The first key component of the config file is the data_config section.

experiment:
  data_config:
    strategy: dataset|fixed|hierarchy
    dataset_path: this/is/the/path.tsv
    root_folder: this/is/the/path
    train_path: this/is/the/path.tsv
    validation_path: this/is/the/path.tsv
    test_path: this/is/the/path.tsv
  binarize: True
    side_information:
        - dataloader: FeatureLoader1
          map: this/is/the/path.tsv
          features: this/is/the/path.tsv
          properties: this/is/the/path.conf
        - dataloader: FeatureLoader2
          folder_map_features: this/is/the/path/folder

In this section, we can define which input files and how they should be loaded.
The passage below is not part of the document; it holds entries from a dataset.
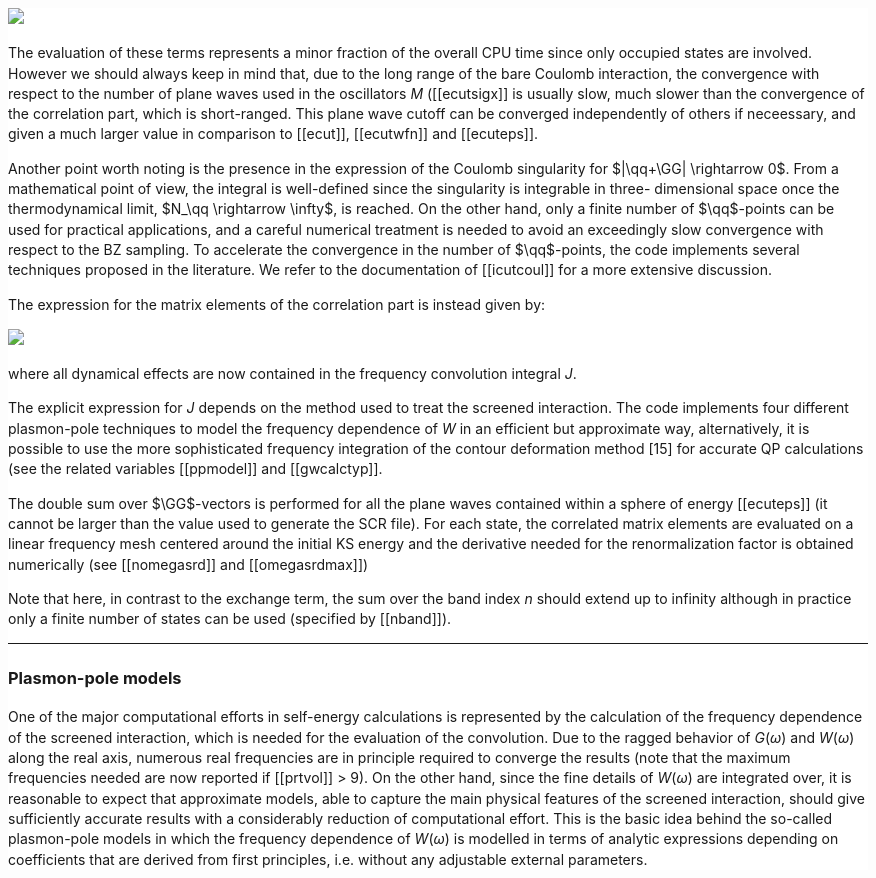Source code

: ![](./theory_mbt/self_x_mel.png)

The evaluation of these terms represents a minor fraction of the overall CPU
time since only occupied states are involved. However we should always keep in
mind that, due to the long range of the bare Coulomb interaction, the
convergence with respect to the number of plane waves used in the oscillators
$M$ ([[ecutsigx]] is usually slow, much slower than the convergence of the correlation
part, which is short-ranged. This plane wave cutoff can be converged
independently of others if neceessary, and given a much larger value in
comparison to [[ecut]], [[ecutwfn]] and [[ecuteps]].

Another point worth noting is the presence in the expression of the Coulomb
singularity for $|\qq+\GG| \rightarrow 0$. From a mathematical point of view, the
integral is well-defined since the singularity is integrable in three-
dimensional space once the thermodynamical limit, $N_\qq \rightarrow \infty$, is reached. On
the other hand, only a finite number of $\qq$-points can be used for practical
applications, and a careful numerical treatment is needed to avoid an
exceedingly slow convergence with respect to the BZ sampling. To accelerate
the convergence in the number of $\qq$-points, the code implements several
techniques proposed in the literature. 
We refer to the documentation of [[icutcoul]] for a more extensive discussion.

The expression for the matrix elements of the correlation part is instead given by:

![](./theory_mbt/self_c_mel.png)

where all dynamical effects are now contained in the frequency convolution integral $J$.

The explicit expression for $J$ depends on the method used to treat the
screened interaction. The code implements four different plasmon-pole
techniques to model the frequency dependence of $W$ in an efficient but
approximate way, alternatively, it is possible to use the more sophisticated
frequency integration of the contour deformation method [15] for accurate QP
calculations (see the related variables [[ppmodel]] and [[gwcalctyp]].

The double sum over $\GG$-vectors is performed for all the plane waves
contained within a sphere of energy [[ecuteps]]
(it cannot be larger than the value used to generate the SCR file). For each
state, the correlated matrix elements are evaluated on a linear frequency mesh
centered around the initial KS energy and the derivative needed for the
renormalization factor is obtained numerically (see [[nomegasrd]] and [[omegasrdmax]])

Note that here, in contrast to the exchange term, the sum over the band index
$n$ should extend up to infinity although in practice only a finite number of
states can be used (specified by [[nband]]).

* * *
### Plasmon-pole models 

One of the major computational efforts in self-energy calculations is
represented by the calculation of the frequency dependence of the screened
interaction, which is needed for the evaluation of the convolution. Due to the
ragged behavior of $G(\omega)$ and $W(\omega)$ along the real axis, numerous real
frequencies are in principle required to converge the results (note that the
maximum frequencies needed are now reported if [[prtvol]] > 9). 
On the other hand, since the fine details of $W(\omega)$ are integrated over,
it is reasonable to expect that approximate models, able to capture the main
physical features of the screened interaction, should give sufficiently
accurate results with a considerably reduction of computational effort. This
is the basic idea behind the so-called plasmon-pole models in which the
frequency dependence of $W(\omega)$ is modelled in terms of analytic expressions
depending on coefficients that are derived from first principles, i.e. without
any adjustable external parameters.
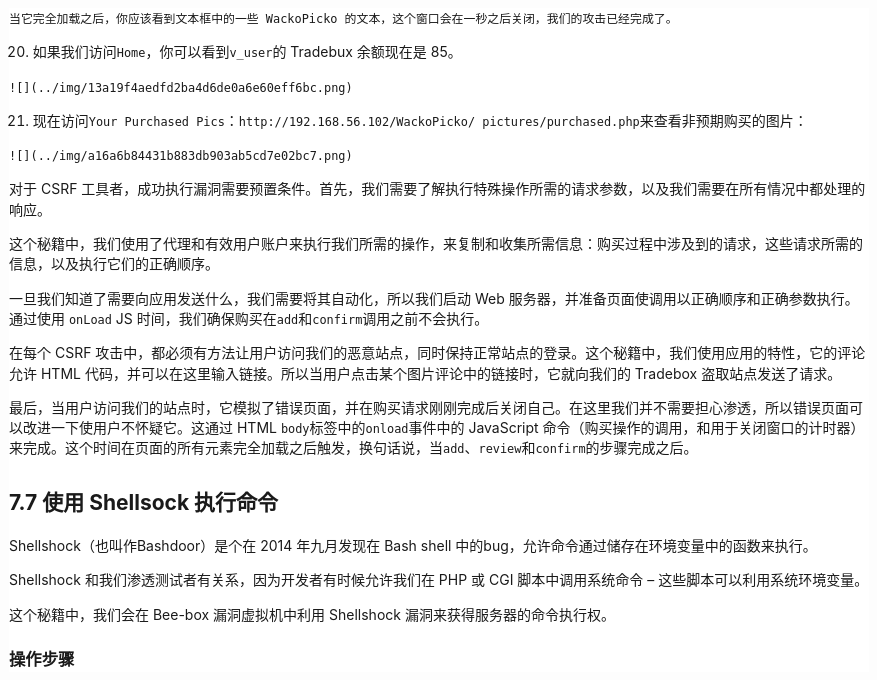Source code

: 
    当它完全加载之后，你应该看到文本框中的一些 WackoPicko 的文本，这个窗口会在一秒之后关闭，我们的攻击已经完成了。

20.  如果我们访问`Home`，你可以看到`v_user`的 Tradebux 余额现在是 85。

    ![](../img/13a19f4aedfd2ba4d6de0a6e60eff6bc.png)

21.  现在访问`Your Purchased Pics`：`http://192.168.56.102/WackoPicko/ pictures/purchased.php`来查看非预期购买的图片：

    ![](../img/a16a6b84431b883db903ab5cd7e02bc7.png)

对于 CSRF 工具者，成功执行漏洞需要预置条件。首先，我们需要了解执行特殊操作所需的请求参数，以及我们需要在所有情况中都处理的响应。

这个秘籍中，我们使用了代理和有效用户账户来执行我们所需的操作，来复制和收集所需信息：购买过程中涉及到的请求，这些请求所需的信息，以及执行它们的正确顺序。

一旦我们知道了需要向应用发送什么，我们需要将其自动化，所以我们启动 Web 服务器，并准备页面使调用以正确顺序和正确参数执行。通过使用 `onLoad` JS 时间，我们确保购买在`add`和`confirm`调用之前不会执行。

在每个 CSRF 攻击中，都必须有方法让用户访问我们的恶意站点，同时保持正常站点的登录。这个秘籍中，我们使用应用的特性，它的评论允许 HTML 代码，并可以在这里输入链接。所以当用户点击某个图片评论中的链接时，它就向我们的 Tradebox 盗取站点发送了请求。

最后，当用户访问我们的站点时，它模拟了错误页面，并在购买请求刚刚完成后关闭自己。在这里我们并不需要担心渗透，所以错误页面可以改进一下使用户不怀疑它。这通过 HTML `body`标签中的`onload`事件中的 JavaScript 命令（购买操作的调用，和用于关闭窗口的计时器）来完成。这个时间在页面的所有元素完全加载之后触发，换句话说，当`add`、`review`和`confirm`的步骤完成之后。

## 7.7 使用 Shellsock 执行命令

Shellshock（也叫作Bashdoor）是个在 2014 年九月发现在 Bash shell 中的bug，允许命令通过储存在环境变量中的函数来执行。

Shellshock 和我们渗透测试者有关系，因为开发者有时候允许我们在 PHP 或 CGI 脚本中调用系统命令 – 这些脚本可以利用系统环境变量。

这个秘籍中，我们会在 Bee-box 漏洞虚拟机中利用 Shellshock 漏洞来获得服务器的命令执行权。

### 操作步骤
In the following, we will consider as datasets, tab-separated-value files that contain one interaction per row, in the format:

UserID ItemID Rating [ TimeStamp ]

where TimeStamp is optional.

Data preparation Strategies¶

According to the kind of data we have, we can choose among three different loading strategies: dataset, fixed, hierarchy.
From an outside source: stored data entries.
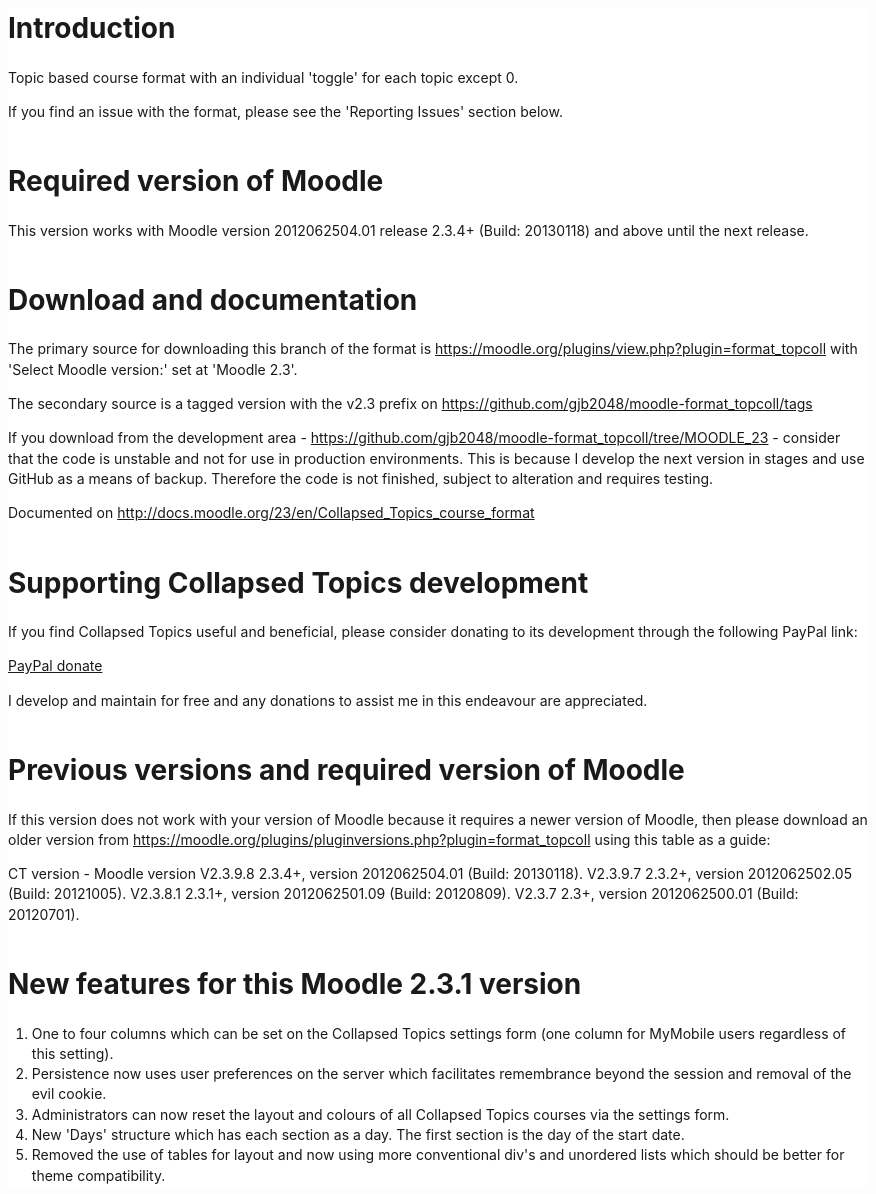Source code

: Introduction
============
Topic based course format with an individual 'toggle' for each topic except 0.

If you find an issue with the format, please see the 'Reporting Issues' section below.

Required version of Moodle
==========================
This version works with Moodle version 2012062504.01 release 2.3.4+ (Build: 20130118) and above until the next release.

Download and documentation
==========================
The primary source for downloading this branch of the format is https://moodle.org/plugins/view.php?plugin=format_topcoll
with 'Select Moodle version:' set at 'Moodle 2.3'.

The secondary source is a tagged version with the v2.3 prefix on https://github.com/gjb2048/moodle-format_topcoll/tags

If you download from the development area - https://github.com/gjb2048/moodle-format_topcoll/tree/MOODLE_23 - consider that
the code is unstable and not for use in production environments.  This is because I develop the next version in stages
and use GitHub as a means of backup.  Therefore the code is not finished, subject to alteration and requires testing.

Documented on http://docs.moodle.org/23/en/Collapsed_Topics_course_format

Supporting Collapsed Topics development
=======================================
If you find Collapsed Topics useful and beneficial, please consider donating to its development through the following
PayPal link:

[PayPal donate](https://www.paypal.com/cgi-bin/webscr?cmd=_s-xclick&hosted_button_id=6KEALTXATCXVE)

I develop and maintain for free and any donations to assist me in this endeavour are appreciated.

Previous versions and required version of Moodle
================================================
If this version does not work with your version of Moodle because it requires a newer version of Moodle, then
please download an older version from https://moodle.org/plugins/pluginversions.php?plugin=format_topcoll using
this table as a guide:

CT version - Moodle version
V2.3.9.8     2.3.4+, version 2012062504.01 (Build: 20130118).
V2.3.9.7     2.3.2+, version 2012062502.05 (Build: 20121005).
V2.3.8.1     2.3.1+, version 2012062501.09 (Build: 20120809).
V2.3.7       2.3+,   version 2012062500.01 (Build: 20120701).

New features for this Moodle 2.3.1 version
==========================================
1. One to four columns which can be set on the Collapsed Topics settings form (one column for MyMobile users 
   regardless of this setting).
2. Persistence now uses user preferences on the server which facilitates remembrance beyond the session and
   removal of the evil cookie.
3. Administrators can now reset the layout and colours of all Collapsed Topics courses via the settings form.
4. New 'Days' structure which has each section as a day.  The first section is the day of the start date.
5. Removed the use of tables for layout and now using more conventional div's and unordered lists which should
   be better for theme compatibility.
dataset assumes that the input data is NOT previously split in training, validation, and test set. For this reason, ONLY if we adopt a dataset strategy we can later perform prefiltering and splitting operations.

dataset takes just ONE default parameter: dataset_path, which points to the stored dataset.

experiment:
  data_config:
    strategy: dataset
    dataset_path: this/is/the/path.tsv

fixed strategy assumes that our data has been previously split into training/validation/test sets or training/test sets. Since data is supposed as previously split, no further prefiltering and splitting operation is contemplated.
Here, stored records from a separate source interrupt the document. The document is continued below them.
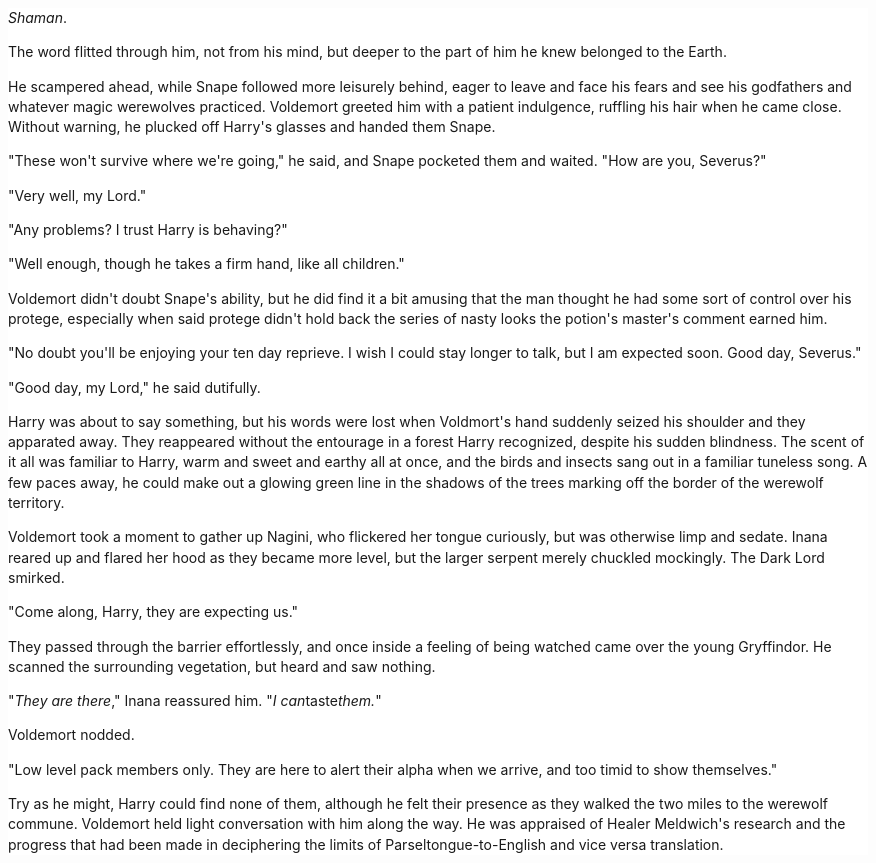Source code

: *Shaman*.

The word flitted through him, not from his mind, but deeper to the part
of him he knew belonged to the Earth.

He scampered ahead, while Snape followed more leisurely behind, eager to
leave and face his fears and see his godfathers and whatever magic
werewolves practiced. Voldemort greeted him with a patient indulgence,
ruffling his hair when he came close. Without warning, he plucked off
Harry's glasses and handed them Snape.

"These won't survive where we're going," he said, and Snape pocketed
them and waited. "How are you, Severus?"

"Very well, my Lord."

"Any problems? I trust Harry is behaving?"

"Well enough, though he takes a firm hand, like all children."

Voldemort didn't doubt Snape's ability, but he did find it a bit amusing
that the man thought he had some sort of control over his protege,
especially when said protege didn't hold back the series of nasty looks
the potion's master's comment earned him.

"No doubt you'll be enjoying your ten day reprieve. I wish I could stay
longer to talk, but I am expected soon. Good day, Severus."

"Good day, my Lord," he said dutifully.

Harry was about to say something, but his words were lost when
Voldmort's hand suddenly seized his shoulder and they apparated away.
They reappeared without the entourage in a forest Harry recognized,
despite his sudden blindness. The scent of it all was familiar to Harry,
warm and sweet and earthy all at once, and the birds and insects sang
out in a familiar tuneless song. A few paces away, he could make out a
glowing green line in the shadows of the trees marking off the border of
the werewolf territory.

Voldemort took a moment to gather up Nagini, who flickered her tongue
curiously, but was otherwise limp and sedate. Inana reared up and flared
her hood as they became more level, but the larger serpent merely
chuckled mockingly. The Dark Lord smirked.

"Come along, Harry, they are expecting us."

They passed through the barrier effortlessly, and once inside a feeling
of being watched came over the young Gryffindor. He scanned the
surrounding vegetation, but heard and saw nothing.

"*They are there*," Inana reassured him. "*I can*taste*them.*"

Voldemort nodded.

"Low level pack members only. They are here to alert their alpha when we
arrive, and too timid to show themselves."

Try as he might, Harry could find none of them, although he felt their
presence as they walked the two miles to the werewolf commune. Voldemort
held light conversation with him along the way. He was appraised of
Healer Meldwich's research and the progress that had been made in
deciphering the limits of Parseltongue-to-English and vice versa
translation.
fixed takes two mandatory parameters: train_path and test_path, and one optional parameter, validation_path.

experiment:
  data_config:
    strategy: fixed
    train_path: this/is/the/path.tsv
    validation_path: this/is/the/path.tsv
    test_path: this/is/the/path.tsv

The last strategy is hierarchy. hierarchy is designed to load a dataset that has been previously split and filtered with Elliot. Here, the data is assumed as split and no further prefiltering and splitting operations are needed.

hierarchy takes one mandatory parameter, root_folder, that points to the folder where we previously stored the split files.

When fixed or dataset strategy is selected it is also possible to use the flag binarize to transform explicit user/item feedbacks into implicit ones.

experiment:
  data_config:
    strategy: hierarchy
    root_folder: this/is/the/path